Related papers: Endless Terminals: Scaling RL Environments for Terminal Agents

Endless Terminals: Scaling RL Environments for Terminal Agents

URL: http://arxiv.org/abs/2601.16443v2
Date: Tue, 27 Jan 2026 03:34:47 GMT
Title: Endless Terminals: Scaling RL Environments for Terminal Agents
Authors: Kanishk Gandhi, Shivam Garg, Noah D. Goodman, Dimitris Papailiopoulos,
Abstract summary: Endless Terminals is a fully autonomous pipeline that procedurally generates terminal-use tasks without human annotation.<n>We train agents using vanilla PPO with binary episode level rewards and a minimal interaction loop.<n>These improvements transfer to human-curated benchmarks.
Score: 39.60665149203152
License: http://creativecommons.org/licenses/by/4.0/
Abstract: Environments are the bottleneck for self-improving agents. Current terminal benchmarks were built for evaluation, not training; reinforcement learning requires a scalable pipeline, not just a dataset. We introduce Endless Terminals, a fully autonomous pipeline that procedurally generates terminal-use tasks without human annotation. The pipeline has four stages: generating diverse task descriptions, building and validating containerized environments, producing completion tests, and filtering for solvability. From this pipeline we obtain 3255 tasks spanning file operations, log management, data processing, scripting, and database operations.
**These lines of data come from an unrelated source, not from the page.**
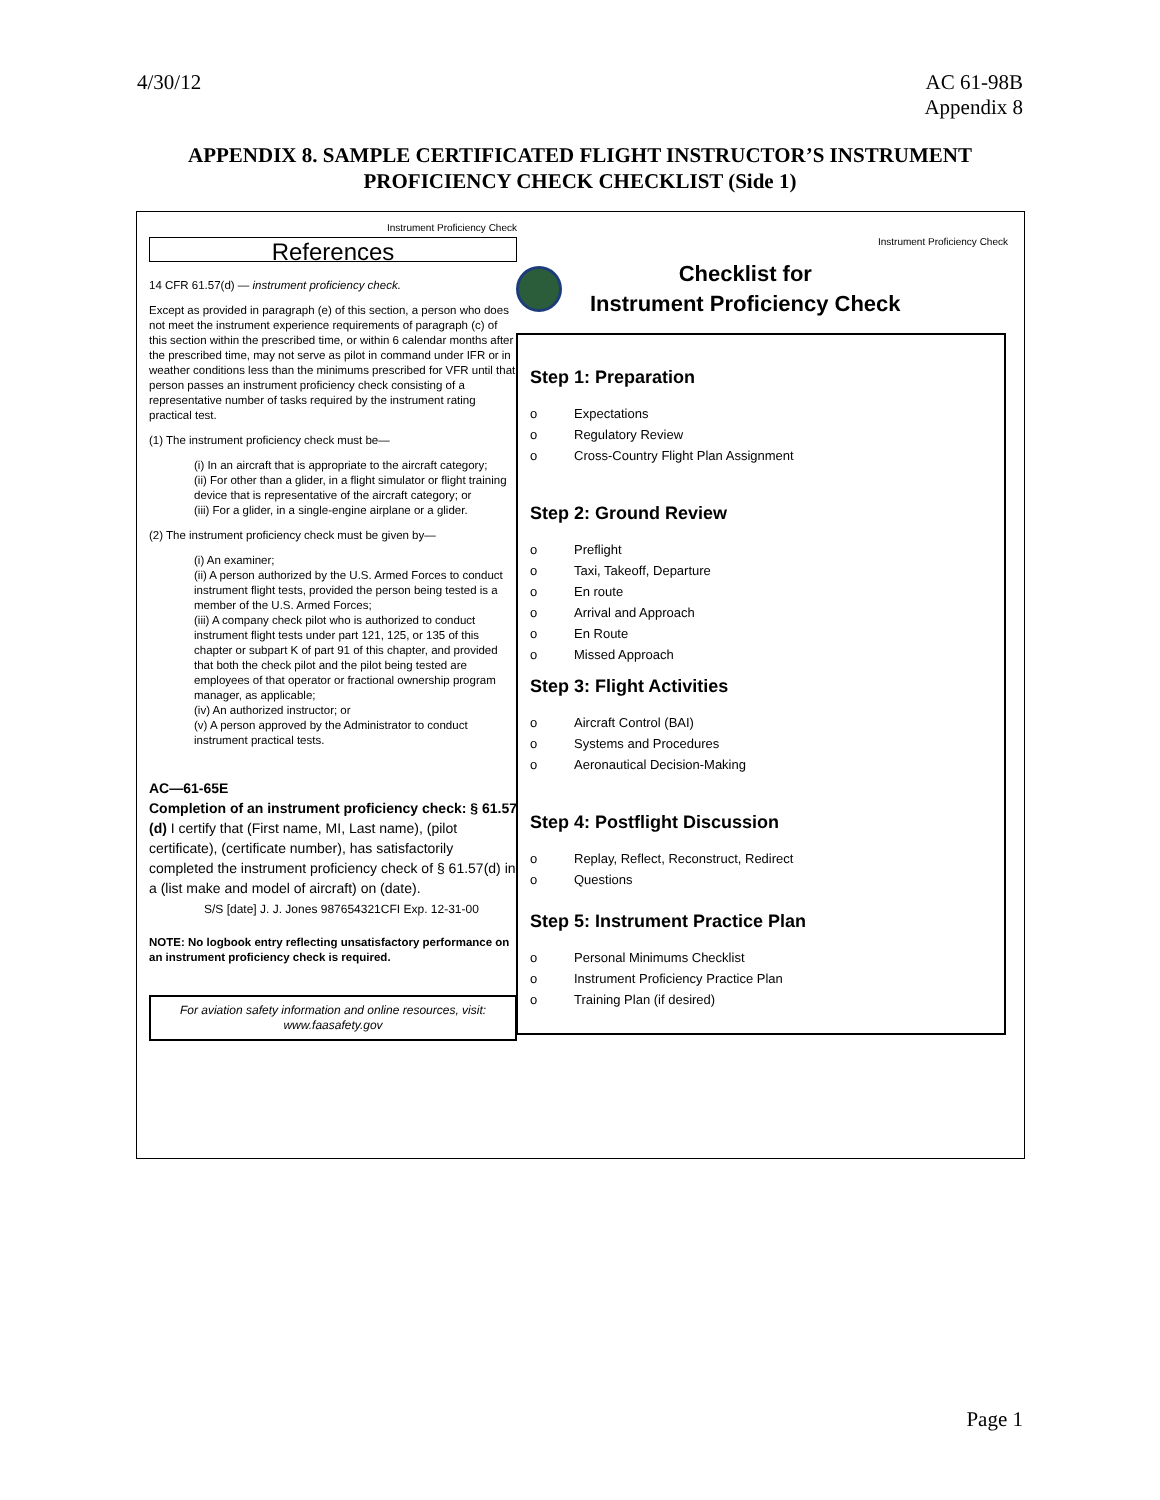4/30/12 AC 61-98B
Appendix 8
APPENDIX 8. SAMPLE CERTIFICATED FLIGHT INSTRUCTOR’S INSTRUMENT PROFICIENCY CHECK CHECKLIST (Side 1)
Instrument Proficiency Check
References
14 CFR 61.57(d) — instrument proficiency check.
Except as provided in paragraph (e) of this section, a person who does not meet the instrument experience requirements of paragraph (c) of this section within the prescribed time, or within 6 calendar months after the prescribed time, may not serve as pilot in command under IFR or in weather conditions less than the minimums prescribed for VFR until that person passes an instrument proficiency check consisting of a representative number of tasks required by the instrument rating practical test.
(1) The instrument proficiency check must be—
(i) In an aircraft that is appropriate to the aircraft category;
(ii) For other than a glider, in a flight simulator or flight training device that is representative of the aircraft category; or
(iii) For a glider, in a single-engine airplane or a glider.
(2) The instrument proficiency check must be given by—
(i) An examiner;
(ii) A person authorized by the U.S. Armed Forces to conduct instrument flight tests, provided the person being tested is a member of the U.S. Armed Forces;
(iii) A company check pilot who is authorized to conduct instrument flight tests under part 121, 125, or 135 of this chapter or subpart K of part 91 of this chapter, and provided that both the check pilot and the pilot being tested are employees of that operator or fractional ownership program manager, as applicable;
(iv) An authorized instructor; or
(v) A person approved by the Administrator to conduct instrument practical tests.
AC—61-65E
Completion of an instrument proficiency check: § 61.57
(d) I certify that (First name, MI, Last name), (pilot certificate), (certificate number), has satisfactorily completed the instrument proficiency check of § 61.57(d) in a (list make and model of aircraft) on (date).
S/S [date] J. J. Jones 987654321CFI Exp. 12-31-00
NOTE: No logbook entry reflecting unsatisfactory performance on an instrument proficiency check is required.
For aviation safety information and online resources, visit:
www.faasafety.gov
Instrument Proficiency Check
Checklist for
Instrument Proficiency Check
Step 1: Preparation
o Expectations
o Regulatory Review
o Cross-Country Flight Plan Assignment
Step 2: Ground Review
o Preflight
o Taxi, Takeoff, Departure
o En route
o Arrival and Approach
o En Route
o Missed Approach
Step 3: Flight Activities
o Aircraft Control (BAI)
o Systems and Procedures
o Aeronautical Decision-Making
Step 4: Postflight Discussion
o Replay, Reflect, Reconstruct, Redirect
o Questions
Step 5: Instrument Practice Plan
o Personal Minimums Checklist
o Instrument Proficiency Practice Plan
o Training Plan (if desired)
Page 1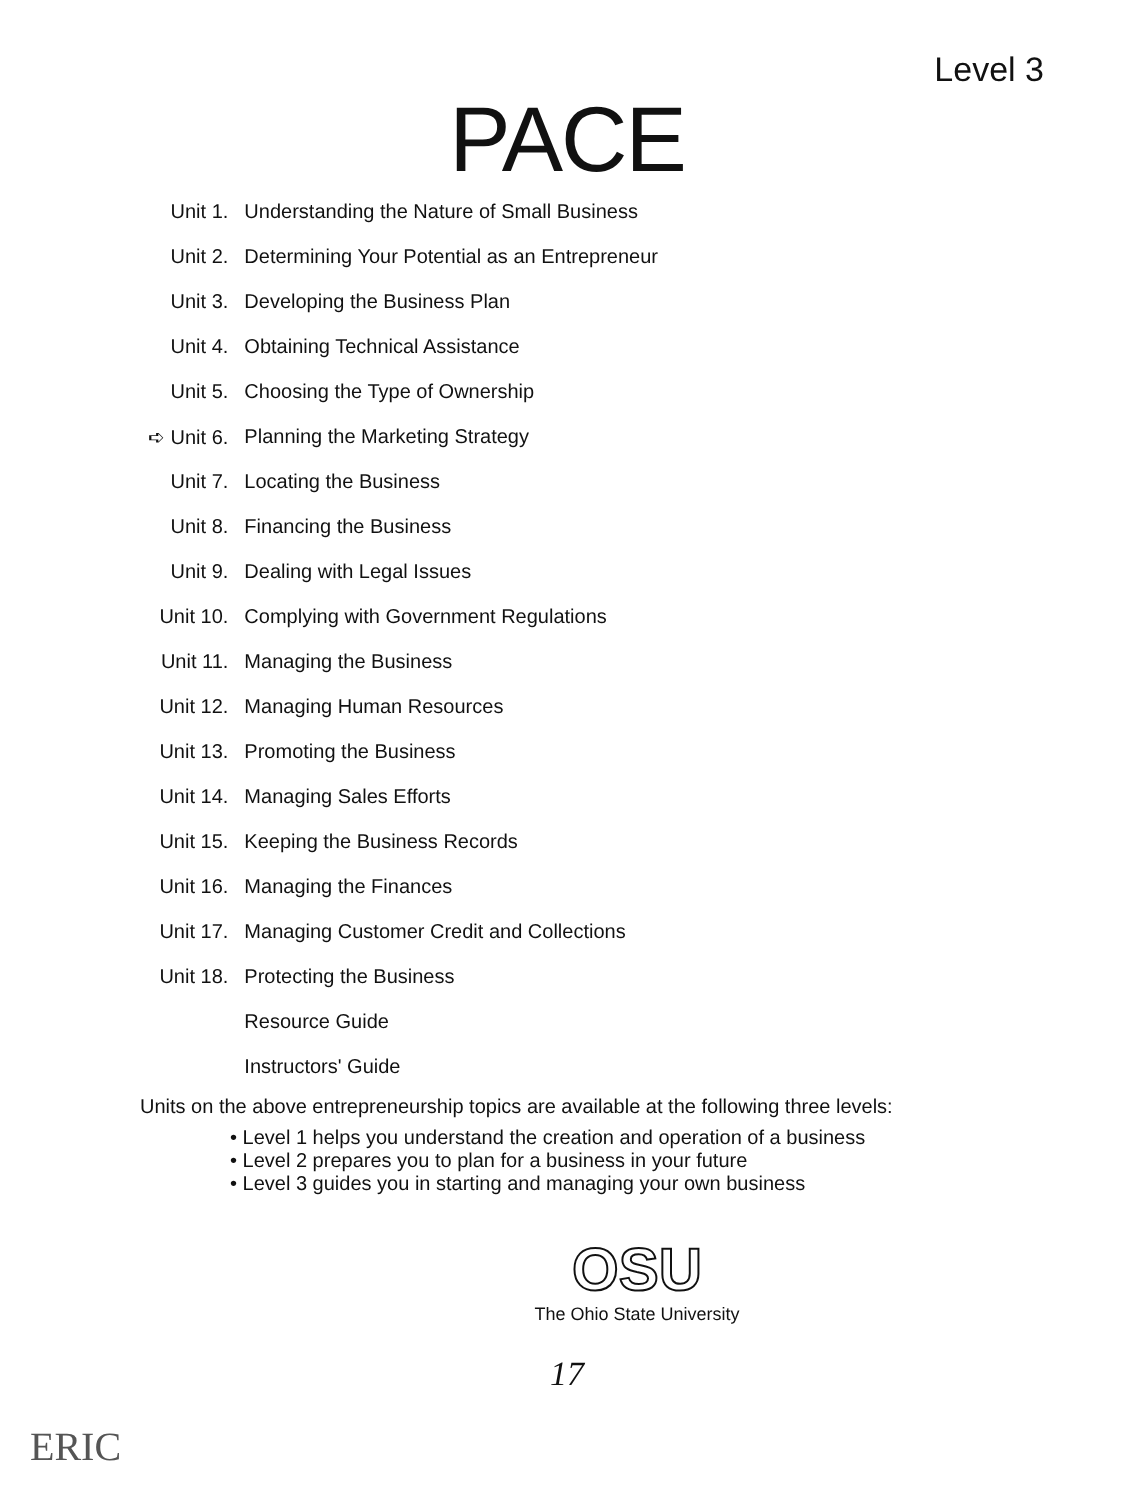Level 3
PACE
| Unit 1. | Understanding the Nature of Small Business |
| Unit 2. | Determining Your Potential as an Entrepreneur |
| Unit 3. | Developing the Business Plan |
| Unit 4. | Obtaining Technical Assistance |
| Unit 5. | Choosing the Type of Ownership |
| ➪ Unit 6. | Planning the Marketing Strategy |
| Unit 7. | Locating the Business |
| Unit 8. | Financing the Business |
| Unit 9. | Dealing with Legal Issues |
| Unit 10. | Complying with Government Regulations |
| Unit 11. | Managing the Business |
| Unit 12. | Managing Human Resources |
| Unit 13. | Promoting the Business |
| Unit 14. | Managing Sales Efforts |
| Unit 15. | Keeping the Business Records |
| Unit 16. | Managing the Finances |
| Unit 17. | Managing Customer Credit and Collections |
| Unit 18. | Protecting the Business |
| | Resource Guide |
| | Instructors' Guide |
Units on the above entrepreneurship topics are available at the following three levels:
• Level 1 helps you understand the creation and operation of a business
• Level 2 prepares you to plan for a business in your future
• Level 3 guides you in starting and managing your own business
OSU
The Ohio State University
17
ERIC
We train agents using vanilla PPO with binary episode level rewards and a minimal interaction loop: no retrieval, multi-agent coordination, or specialized tools. Despite this simplicity, models trained on Endless Terminals show substantial gains: on our held-out dev set, Llama-3.2-3B improves from 4.0% to 18.2%, Qwen2.5-7B from 10.7% to 53.3%, and Qwen3-8B-openthinker-sft from 42.6% to 59.0%. These improvements transfer to human-curated benchmarks: models trained on Endless Terminals show substantial gains on held out human curated benchmarks: on TerminalBench 2.0, Llama-3.2-3B improves from 0.0% to 2.2%, Qwen2.5-7B from 2.2% to 3.4%, and Qwen3-8B-openthinker-sft from 1.1% to 6.7%, in each case outperforming alternative approaches including models with more complex agentic scaffolds. These results demonstrate that simple RL succeeds when environments scale.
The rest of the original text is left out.